#### Available records
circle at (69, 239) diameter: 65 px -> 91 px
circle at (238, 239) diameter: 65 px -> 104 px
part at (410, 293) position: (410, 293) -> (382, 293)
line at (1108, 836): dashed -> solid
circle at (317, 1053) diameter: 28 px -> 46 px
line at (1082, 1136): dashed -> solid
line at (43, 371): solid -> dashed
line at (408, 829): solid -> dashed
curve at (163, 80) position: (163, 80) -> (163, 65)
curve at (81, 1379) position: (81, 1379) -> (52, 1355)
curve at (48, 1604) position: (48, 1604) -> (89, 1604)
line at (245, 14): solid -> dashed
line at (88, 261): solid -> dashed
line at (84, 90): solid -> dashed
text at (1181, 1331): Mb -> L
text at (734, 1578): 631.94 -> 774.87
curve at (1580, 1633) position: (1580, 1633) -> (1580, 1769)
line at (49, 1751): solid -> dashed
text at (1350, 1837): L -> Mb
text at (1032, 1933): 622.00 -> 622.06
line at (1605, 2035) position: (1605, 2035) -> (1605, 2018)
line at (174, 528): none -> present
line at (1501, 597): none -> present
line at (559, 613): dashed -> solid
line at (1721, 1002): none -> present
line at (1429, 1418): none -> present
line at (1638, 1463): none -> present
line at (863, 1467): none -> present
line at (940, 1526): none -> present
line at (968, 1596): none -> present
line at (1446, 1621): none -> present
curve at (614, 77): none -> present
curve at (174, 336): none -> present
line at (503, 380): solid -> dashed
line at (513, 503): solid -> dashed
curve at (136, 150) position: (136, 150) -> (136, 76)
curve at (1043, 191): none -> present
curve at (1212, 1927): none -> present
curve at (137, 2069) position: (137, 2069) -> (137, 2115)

#### Short exercise
List every line of the items above that contains the word "solid", copying each line in full.

#### Result of the exercise
line at (1108, 836): dashed -> solid
line at (1082, 1136): dashed -> solid
line at (43, 371): solid -> dashed
line at (408, 829): solid -> dashed
line at (245, 14): solid -> dashed
line at (88, 261): solid -> dashed
line at (84, 90): solid -> dashed
line at (49, 1751): solid -> dashed
line at (559, 613): dashed -> solid
line at (503, 380): solid -> dashed
line at (513, 503): solid -> dashed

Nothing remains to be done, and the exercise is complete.